The search for the kingdom of God and his righteousness means the assurance of a higher power that by standing for right and justice can give an unshakable value to human life and so make sense of it. Is there any such assurance in the novel? Is there a God? For Cadalso there is of course none. «No creo en Dios -replicó Víctor con sequedad-; a Dios se le ve soñando, y yo hace tiempo que desperté» (602 a). Yet God does appear, but he appears in fact only as the dream of a near-epileptic boy, who secretly carries his vision with him in a world of adults who are all «awake». This innocent human being who appears in the first paragraph as the victim of man's inhumanity, of persecution at school and poverty at home, who is thereby burdened with a sense of personal guilt for the misfortunes of his grandfather -if only he, Luisito, could learn his lessons better, his grandfather might get his post- constitutes the most moving part of the book. God is a small boy's naive dream, the projection of his own childish but very real need for love, kindness and sense of justice. Galdós is not here laughing -either cynically or humorously- at belief in God: the tenderness with which he presents Luisito from start to finish is the sign of a sad scepticism -sad because filled with compassion for those (perhaps like Galdós himself in 1888) whose hearts need more than a sceptical answer in order to find life bearable. Innocent children dream of God. because the deepest waters of human life are stirred by the thirst for love and justice, and these are to be reached in man's sense of ultimate dependence, not in his arrogant self-assurance. Villaamil, on his own level, thirsts for this too:

¿Por qué tanta injusticia en estos jeringados gobiernos? Si es verdad que a todos nos das el pan de cada día, ¿por qué a mí me lo niegas? Y digo más: si el Estado debe favorecer a todos por igual, ¿por qué a mí me abandona?... ¡A mí, que le he servido con tanta lealtad! Señor, que no me engañe ahora... Yo te prometo no dudar de tu misericordia como he dudado otras veces; yo te prometo no ser pesimista, y esperar, esperar, esperar en ti.


(662 b)                


  —23→  

Ineffectual? Yes; but to a large extent because the novel cannot tell us what and where is the kingdom of God that it bids us seek. Without such an answer it is difficult -unless one is still a child- not to be a pessimist. Because it gives a blank (not a negative) answer to the question, Villaamil's suicide is presented as the logical response to the pessimism of life. There is no way forward from and through the anarchical freedom of the birds.

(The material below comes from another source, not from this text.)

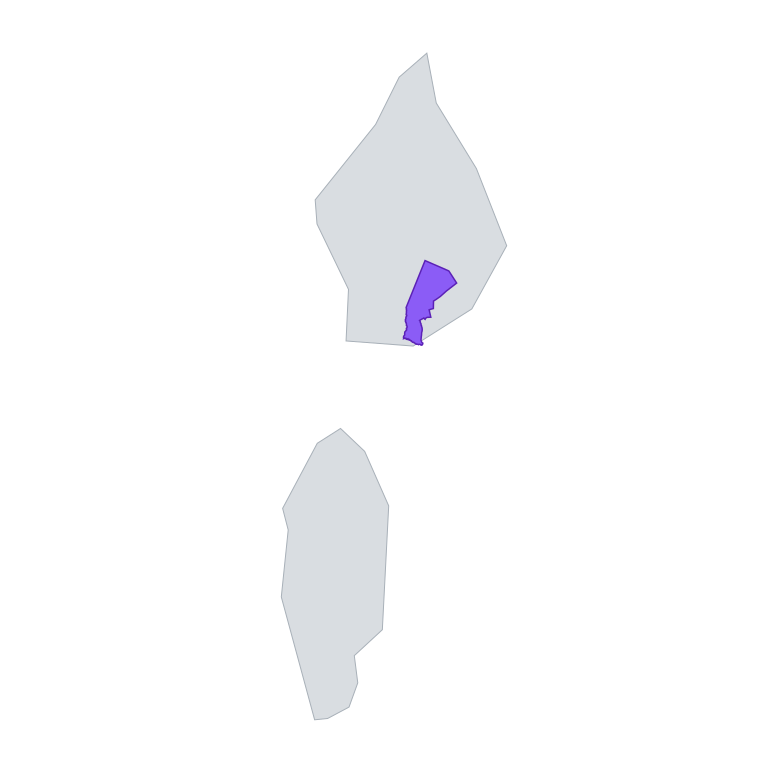 location of Faasaleleaga II, Fa'asaleleaga, Samoa, rotated 75°
{"feature_id": "51752279B41947218323139", "entity_name": "Faasaleleaga II", "entity_type": "district", "adm_level": 2, "iso_a3": "WSM", "parent_name": "Samoa", "parent_adm1": "Fa'asaleleaga", "projection": "robinson", "projection_center": [-172.209, -13.636], "detail": "fine", "context": "in_parent", "style": "filled", "palette": "violet", "viewbox_px": 768, "rotation_deg": 75, "n_neighbors": 0, "source": "geoboundaries", "source_scale": "gbopen_adm2", "svg_char_len": 3219}
<svg xmlns="http://www.w3.org/2000/svg" viewBox="0 0 768 768"><g transform="rotate(75 384 384)"><path d="M282.2,229.7L334.2,279.7L354.9,346.0L332.6,409.5L283.4,393.8L212.1,407.3L188.3,402.8L131.1,324.9L91.5,289.9L75.5,257.0L126.1,260.8L199.8,239.0L282.2,229.7ZM690.4,537.9L563.1,538.3L500.2,514.3L477.9,514.1L424.0,463.8L415.7,437.5L444.1,420.1L502.9,411.0L620.9,449.2L638.7,483.0L665.9,486.7L687.0,501.4L692.5,525.1L690.4,537.9Z" fill="#d9dde1" stroke="#a8b0b8" stroke-width="1"/><path d="M344.6,353.2L344.6,352.9L344.6,352.7L344.8,352.4L344.8,352.9L344.9,353.1L345.1,353.2L345.0,352.9L345.0,352.7L345.3,352.4L345.4,352.2L345.4,351.8L345.6,351.5L345.7,351.4L345.6,351.2L345.8,351.1L345.7,351.0L345.3,351.2L345.6,350.9L345.8,350.9L346.1,351.0L346.3,350.7L346.5,350.7L346.5,350.0L346.8,350.3L347.0,350.0L347.0,349.8L347.2,349.4L347.2,349.0L347.2,348.9L347.1,348.7L347.2,348.4L347.3,348.2L347.6,348.0L347.8,348.3L348.1,348.3L348.1,348.2L348.3,348.0L348.3,347.7L348.5,347.3L348.6,347.2L349.1,346.9L349.2,346.6L349.4,346.3L349.6,346.3L349.7,346.5L349.8,346.4L349.8,346.2L350.1,346.1L350.4,346.0L350.6,345.9L350.8,345.8L351.0,345.6L351.2,345.3L351.2,345.1L351.3,344.7L351.5,344.4L351.8,344.4L352.0,344.3L352.1,344.0L352.3,343.9L352.4,343.7L352.6,343.6L352.8,343.5L353.1,343.3L353.2,343.1L353.3,343.0L353.5,342.7L353.7,342.8L353.8,342.7L353.7,342.5L354.0,342.2L354.1,341.9L354.1,341.7L354.4,341.1L354.5,340.9L354.9,340.6L354.8,340.3L354.8,339.7L354.9,339.4L355.0,339.1L355.2,338.9L355.3,338.5L355.5,338.3L355.8,338.3L356.1,338.1L356.1,337.9L356.2,337.4L356.2,337.1L355.7,336.6L355.5,336.3L354.9,336.0L354.4,336.0L354.3,336.3L354.2,336.4L353.1,336.8L352.6,336.8L351.2,336.9L350.3,336.6L347.6,335.6L346.5,335.1L345.5,334.8L343.8,334.2L343.3,333.8L341.7,333.1L339.7,332.7L337.3,332.8L337.1,332.7L336.8,332.9L336.6,332.9L335.5,332.7L335.2,332.7L334.9,332.7L334.3,333.0L333.8,333.0L333.2,332.8L332.8,332.9L331.8,333.2L331.7,332.7L331.4,331.8L331.2,331.0L331.1,330.4L330.7,328.8L330.6,328.4L331.2,328.2L331.4,328.0L331.8,327.9L332.2,327.6L331.4,326.8L330.9,325.9L330.8,325.0L331.6,321.5L324.0,321.2L323.9,319.2L323.9,316.8L316.7,314.7L315.8,311.8L314.0,306.9L310.3,299.6L305.3,287.7L291.6,292.1L278.6,308.4L275.4,312.4L315.8,342.8L316.1,342.9L316.6,342.9L316.8,342.8L317.1,342.8L317.5,343.1L318.2,343.1L318.4,343.0L318.7,343.1L318.9,343.3L319.1,343.3L319.4,343.5L319.7,343.6L320.2,343.6L320.5,343.7L320.8,343.9L321.2,344.0L321.6,344.1L322.0,344.4L322.5,344.6L322.8,344.6L323.1,344.3L323.4,344.2L323.7,344.4L323.9,344.6L324.1,344.6L324.3,344.7L324.5,344.8L324.8,345.1L324.9,345.4L325.1,345.6L325.4,345.6L326.2,345.8L326.5,346.0L326.8,346.2L327.1,346.5L327.6,346.8L327.8,346.7L328.0,346.6L328.6,347.0L328.8,347.1L329.2,347.1L329.4,347.1L330.1,346.7L330.5,347.0L330.9,346.9L331.0,346.8L331.3,346.7L332.1,346.9L332.6,346.9L333.1,347.2L333.3,347.2L333.5,346.9L334.7,346.8L335.1,347.1L335.6,347.2L336.0,348.0L336.5,348.0L337.0,348.1L337.5,348.1L337.8,348.3L337.8,348.7L337.9,348.8L338.3,349.1L338.6,349.6L338.9,350.0L339.1,350.4L339.3,350.5L339.9,350.7L340.4,350.9L340.9,351.1L341.6,351.2L341.8,351.3L342.2,351.5L342.7,352.3L342.9,352.6L343.1,352.7L343.9,353.1L344.6,353.2Z" fill="#8b5cf6" stroke="#5b21b6" stroke-width="1.5"/></g></svg>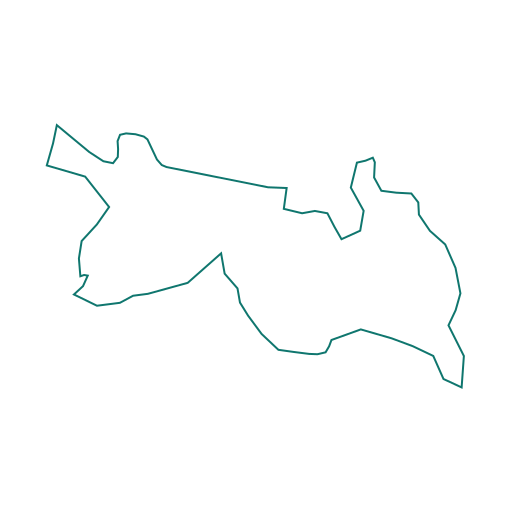 an SVG outline of Santo Domingo, rotated 185°
{"feature_id": "DOM-1394", "entity_name": "Santo Domingo", "entity_type": "Province", "adm_level": 1, "iso_a3": "DOM", "parent_name": "Dominican Republic", "parent_adm1": "", "projection": "albers", "projection_center": [-69.842, 18.571], "detail": "fine", "context": "isolated", "style": "outline", "palette": "teal", "viewbox_px": 512, "rotation_deg": 185, "n_neighbors": 0, "source": "natural_earth", "source_scale": "10m", "svg_char_len": 1113}
<svg xmlns="http://www.w3.org/2000/svg" viewBox="0 0 512 512"><g transform="rotate(185 256 256)"><path d="M163.6,357.8L155.2,360.5L148.2,364.1L145.8,359.7L145.2,344.5L136.8,331.9L121.8,331.3L106.7,331.8L99.0,323.5L97.3,311.4L84.9,296.2L68.5,284.0L56.2,261.5L49.1,236.6L52.4,219.4L58.2,203.7L40.2,174.5L39.7,143.0L58.5,149.8L70.7,171.9L91.9,179.8L113.7,185.8L145.2,192.0L173.5,178.9L175.3,172.4L178.3,166.1L186.2,163.5L194.6,163.1L210.1,163.7L225.5,164.5L243.6,178.8L258.7,195.9L267.9,208.2L271.6,222.1L285.7,235.7L291.0,255.6L321.7,223.3L360.4,208.9L375.0,205.7L387.5,197.5L410.1,192.6L434.0,201.8L425.7,210.9L421.9,221.8L425.6,222.1L429.2,220.5L432.2,238.1L431.0,255.7L417.3,273.5L406.6,292.0L433.1,320.2L472.3,328.0L468.0,350.5L465.8,369.0L431.1,345.0L416.3,337.1L406.5,336.0L402.3,342.6L402.7,350.5L403.9,358.4L402.0,364.9L396.1,366.8L386.7,366.8L378.1,365.2L374.3,362.7L363.1,343.5L357.8,338.4L352.8,336.8L250.0,325.5L231.4,326.4L232.4,305.4L213.8,302.6L201.3,306.0L188.6,304.8L180.4,291.9L172.3,280.2L154.4,290.3L152.7,310.4L167.5,332.4L163.6,357.8Z" fill="none" stroke="#0f766e" stroke-width="2"/></g></svg>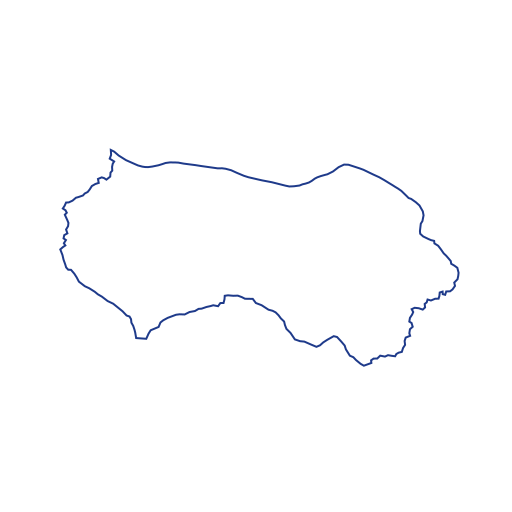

It is misguided, therefore, to see in Miau, as Weber has done, a criticism of its characters for not being properly Christian, for not having a true sense of religion.16 Galdós himself, at this stage, reveals no sense of religion as this is understood by the believing Christian. The exploration of the spiritual validity of a dogmatic and institutional religion comes later, and is extensively conducted in Ángel Guerra. In Miau the only true «religion» adumbrated is obedience to the natural human law of compassion, charity and justice. Galdós criticizes not just his particular characters but all humanity for not practising it. This -and not at this stage the failure to choose the free life of the birds- is the «basic human reality» which, as Ribbans says, Miau tells us we neglect at our peril. But to keep the novel exclusively on the level of psychological adaptation, social effectualness and «sufficient faith in oneself to preclude despair» is to remain on its surface. Galdós at his best -and in Miau he is at his best- has depths which can be plumbed only if he is read with the heart and not just with an analytical intelligence. His own heart was more stirred by the tragic emotions than by the comedy of satire.